**The data**

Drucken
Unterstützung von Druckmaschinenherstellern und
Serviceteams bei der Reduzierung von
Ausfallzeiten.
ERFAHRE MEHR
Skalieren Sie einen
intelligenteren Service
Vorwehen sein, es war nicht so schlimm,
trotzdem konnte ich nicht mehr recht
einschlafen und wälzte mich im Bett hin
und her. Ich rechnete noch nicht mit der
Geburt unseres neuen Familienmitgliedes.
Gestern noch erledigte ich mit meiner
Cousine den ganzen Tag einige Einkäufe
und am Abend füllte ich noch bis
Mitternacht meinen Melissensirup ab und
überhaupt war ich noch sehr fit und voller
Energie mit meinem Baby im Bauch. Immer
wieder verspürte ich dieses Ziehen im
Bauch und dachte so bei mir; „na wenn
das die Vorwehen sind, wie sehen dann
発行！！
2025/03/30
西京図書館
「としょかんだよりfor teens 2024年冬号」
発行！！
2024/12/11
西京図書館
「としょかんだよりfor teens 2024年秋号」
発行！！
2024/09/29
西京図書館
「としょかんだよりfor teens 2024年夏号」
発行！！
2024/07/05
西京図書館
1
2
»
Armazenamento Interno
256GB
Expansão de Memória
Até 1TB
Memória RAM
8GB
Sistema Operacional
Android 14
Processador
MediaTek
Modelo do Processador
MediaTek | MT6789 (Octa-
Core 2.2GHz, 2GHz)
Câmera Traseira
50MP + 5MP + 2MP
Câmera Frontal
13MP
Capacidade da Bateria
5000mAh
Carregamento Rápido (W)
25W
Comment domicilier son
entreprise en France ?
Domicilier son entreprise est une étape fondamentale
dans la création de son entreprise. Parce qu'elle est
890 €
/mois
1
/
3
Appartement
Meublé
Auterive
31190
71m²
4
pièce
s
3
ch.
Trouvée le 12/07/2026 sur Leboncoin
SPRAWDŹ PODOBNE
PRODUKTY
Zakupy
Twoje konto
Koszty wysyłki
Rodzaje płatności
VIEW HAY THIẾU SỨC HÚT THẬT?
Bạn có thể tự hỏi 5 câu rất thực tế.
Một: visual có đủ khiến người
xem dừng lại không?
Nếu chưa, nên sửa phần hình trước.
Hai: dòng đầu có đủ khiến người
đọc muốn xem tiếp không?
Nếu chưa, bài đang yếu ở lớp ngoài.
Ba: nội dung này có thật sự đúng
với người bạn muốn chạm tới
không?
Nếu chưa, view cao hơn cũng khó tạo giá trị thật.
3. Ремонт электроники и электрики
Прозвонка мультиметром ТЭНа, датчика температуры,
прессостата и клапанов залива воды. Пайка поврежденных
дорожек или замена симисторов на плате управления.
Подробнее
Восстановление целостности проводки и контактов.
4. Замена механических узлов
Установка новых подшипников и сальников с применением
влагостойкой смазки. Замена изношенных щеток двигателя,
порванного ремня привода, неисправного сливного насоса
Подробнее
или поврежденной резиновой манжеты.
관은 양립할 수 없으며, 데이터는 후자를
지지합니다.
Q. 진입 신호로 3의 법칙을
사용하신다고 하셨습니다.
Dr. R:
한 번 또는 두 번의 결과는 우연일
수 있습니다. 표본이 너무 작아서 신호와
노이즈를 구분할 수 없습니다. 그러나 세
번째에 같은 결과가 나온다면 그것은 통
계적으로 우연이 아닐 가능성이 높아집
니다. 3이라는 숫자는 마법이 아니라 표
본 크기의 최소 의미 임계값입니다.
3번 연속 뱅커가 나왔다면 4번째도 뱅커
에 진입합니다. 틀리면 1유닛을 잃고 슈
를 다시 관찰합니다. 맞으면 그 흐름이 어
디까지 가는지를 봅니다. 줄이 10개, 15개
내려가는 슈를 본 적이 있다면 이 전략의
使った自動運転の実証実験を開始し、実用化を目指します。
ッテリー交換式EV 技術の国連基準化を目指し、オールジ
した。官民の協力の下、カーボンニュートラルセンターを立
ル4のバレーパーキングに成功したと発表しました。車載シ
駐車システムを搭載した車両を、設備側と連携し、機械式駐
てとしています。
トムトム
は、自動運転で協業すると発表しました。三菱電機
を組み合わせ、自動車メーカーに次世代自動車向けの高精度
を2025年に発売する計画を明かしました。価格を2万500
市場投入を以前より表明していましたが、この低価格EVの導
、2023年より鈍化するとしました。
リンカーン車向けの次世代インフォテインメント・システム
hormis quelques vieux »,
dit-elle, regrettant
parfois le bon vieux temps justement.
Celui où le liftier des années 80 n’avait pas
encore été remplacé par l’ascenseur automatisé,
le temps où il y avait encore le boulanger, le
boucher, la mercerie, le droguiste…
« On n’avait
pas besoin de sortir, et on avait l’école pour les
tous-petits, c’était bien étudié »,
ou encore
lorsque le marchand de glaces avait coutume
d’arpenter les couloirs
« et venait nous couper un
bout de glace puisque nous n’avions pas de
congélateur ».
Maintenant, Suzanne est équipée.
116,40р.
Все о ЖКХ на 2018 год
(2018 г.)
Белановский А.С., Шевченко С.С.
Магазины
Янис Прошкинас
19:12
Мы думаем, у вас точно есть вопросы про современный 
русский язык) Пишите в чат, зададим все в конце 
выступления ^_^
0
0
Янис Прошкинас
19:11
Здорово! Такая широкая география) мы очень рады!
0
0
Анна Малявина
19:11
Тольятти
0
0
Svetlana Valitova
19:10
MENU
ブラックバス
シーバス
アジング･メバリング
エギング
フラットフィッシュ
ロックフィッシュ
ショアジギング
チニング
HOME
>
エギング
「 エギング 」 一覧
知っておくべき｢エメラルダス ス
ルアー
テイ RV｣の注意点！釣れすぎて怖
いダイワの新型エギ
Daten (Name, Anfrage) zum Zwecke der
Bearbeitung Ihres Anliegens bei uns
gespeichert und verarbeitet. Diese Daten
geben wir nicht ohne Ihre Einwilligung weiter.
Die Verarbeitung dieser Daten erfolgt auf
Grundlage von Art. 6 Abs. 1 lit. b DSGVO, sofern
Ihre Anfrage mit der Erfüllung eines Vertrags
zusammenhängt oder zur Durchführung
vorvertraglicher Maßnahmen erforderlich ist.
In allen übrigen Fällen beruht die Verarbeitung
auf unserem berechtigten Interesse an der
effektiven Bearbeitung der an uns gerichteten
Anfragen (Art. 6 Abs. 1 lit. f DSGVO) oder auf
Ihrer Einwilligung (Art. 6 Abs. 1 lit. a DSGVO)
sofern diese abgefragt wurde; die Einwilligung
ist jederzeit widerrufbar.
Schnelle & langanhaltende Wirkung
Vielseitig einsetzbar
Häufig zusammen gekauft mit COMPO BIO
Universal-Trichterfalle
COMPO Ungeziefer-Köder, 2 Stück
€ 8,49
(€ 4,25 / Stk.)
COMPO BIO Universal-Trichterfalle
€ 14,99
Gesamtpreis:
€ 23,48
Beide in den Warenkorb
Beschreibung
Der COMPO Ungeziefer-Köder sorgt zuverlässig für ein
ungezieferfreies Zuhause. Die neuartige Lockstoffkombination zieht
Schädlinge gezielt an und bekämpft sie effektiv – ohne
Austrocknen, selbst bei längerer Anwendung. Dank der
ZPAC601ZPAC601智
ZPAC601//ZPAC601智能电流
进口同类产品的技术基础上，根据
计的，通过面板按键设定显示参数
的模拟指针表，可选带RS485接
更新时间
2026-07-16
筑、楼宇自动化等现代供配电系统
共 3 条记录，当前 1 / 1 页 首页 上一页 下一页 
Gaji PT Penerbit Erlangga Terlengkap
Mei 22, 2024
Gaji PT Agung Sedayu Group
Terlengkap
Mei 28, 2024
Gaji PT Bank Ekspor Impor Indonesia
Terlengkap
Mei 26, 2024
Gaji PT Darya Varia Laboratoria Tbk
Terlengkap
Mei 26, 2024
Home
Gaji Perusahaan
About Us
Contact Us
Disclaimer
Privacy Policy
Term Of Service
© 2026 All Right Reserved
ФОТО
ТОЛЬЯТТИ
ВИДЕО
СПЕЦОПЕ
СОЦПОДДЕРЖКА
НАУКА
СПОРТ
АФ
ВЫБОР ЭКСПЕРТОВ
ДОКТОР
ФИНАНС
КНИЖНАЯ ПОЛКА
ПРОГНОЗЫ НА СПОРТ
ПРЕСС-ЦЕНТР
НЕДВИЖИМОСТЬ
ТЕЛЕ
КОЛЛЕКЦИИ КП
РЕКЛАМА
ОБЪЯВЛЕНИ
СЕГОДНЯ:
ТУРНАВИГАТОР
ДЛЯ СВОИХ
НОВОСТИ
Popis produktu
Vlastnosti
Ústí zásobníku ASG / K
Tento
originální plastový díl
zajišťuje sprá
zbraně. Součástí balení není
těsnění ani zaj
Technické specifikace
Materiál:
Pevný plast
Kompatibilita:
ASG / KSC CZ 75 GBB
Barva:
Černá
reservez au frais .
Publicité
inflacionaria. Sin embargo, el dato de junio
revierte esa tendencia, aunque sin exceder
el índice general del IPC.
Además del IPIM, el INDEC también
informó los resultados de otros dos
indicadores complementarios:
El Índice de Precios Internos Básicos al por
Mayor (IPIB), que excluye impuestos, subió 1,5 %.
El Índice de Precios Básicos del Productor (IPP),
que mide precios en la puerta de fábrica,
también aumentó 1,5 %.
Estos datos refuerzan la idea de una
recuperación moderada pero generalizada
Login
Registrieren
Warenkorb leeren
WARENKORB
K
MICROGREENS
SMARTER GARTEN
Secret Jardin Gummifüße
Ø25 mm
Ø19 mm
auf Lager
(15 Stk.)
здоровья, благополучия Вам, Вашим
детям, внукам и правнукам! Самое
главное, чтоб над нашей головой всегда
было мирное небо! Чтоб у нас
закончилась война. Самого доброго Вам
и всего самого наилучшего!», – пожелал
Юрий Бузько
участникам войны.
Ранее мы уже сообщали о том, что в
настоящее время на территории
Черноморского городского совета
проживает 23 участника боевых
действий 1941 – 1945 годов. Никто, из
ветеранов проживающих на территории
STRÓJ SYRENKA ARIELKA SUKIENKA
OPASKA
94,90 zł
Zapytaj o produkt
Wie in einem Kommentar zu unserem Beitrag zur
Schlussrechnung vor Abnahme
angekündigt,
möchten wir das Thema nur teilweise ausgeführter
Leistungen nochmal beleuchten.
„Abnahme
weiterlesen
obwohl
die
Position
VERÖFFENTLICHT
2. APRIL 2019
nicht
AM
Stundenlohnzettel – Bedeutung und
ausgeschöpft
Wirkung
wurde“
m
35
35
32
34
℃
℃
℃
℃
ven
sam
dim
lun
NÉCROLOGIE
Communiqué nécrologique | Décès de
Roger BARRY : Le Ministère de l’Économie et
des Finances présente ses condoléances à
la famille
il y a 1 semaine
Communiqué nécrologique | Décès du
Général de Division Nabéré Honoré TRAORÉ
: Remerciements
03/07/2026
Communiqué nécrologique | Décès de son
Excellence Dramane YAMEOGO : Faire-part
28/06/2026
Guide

**The problem**
Would you please reproduce the records above exactly, only from their first line through the line holding "Cousine den ganzen Tag einige Einkäufe", with both ends included?

**Answer box**
Drucken
Unterstützung von Druckmaschinenherstellern und
Serviceteams bei der Reduzierung von
Ausfallzeiten.
ERFAHRE MEHR
Skalieren Sie einen
intelligenteren Service
Vorwehen sein, es war nicht so schlimm,
trotzdem konnte ich nicht mehr recht
einschlafen und wälzte mich im Bett hin
und her. Ich rechnete noch nicht mit der
Geburt unseres neuen Familienmitgliedes.
Gestern noch erledigte ich mit meiner
Cousine den ganzen Tag einige Einkäufe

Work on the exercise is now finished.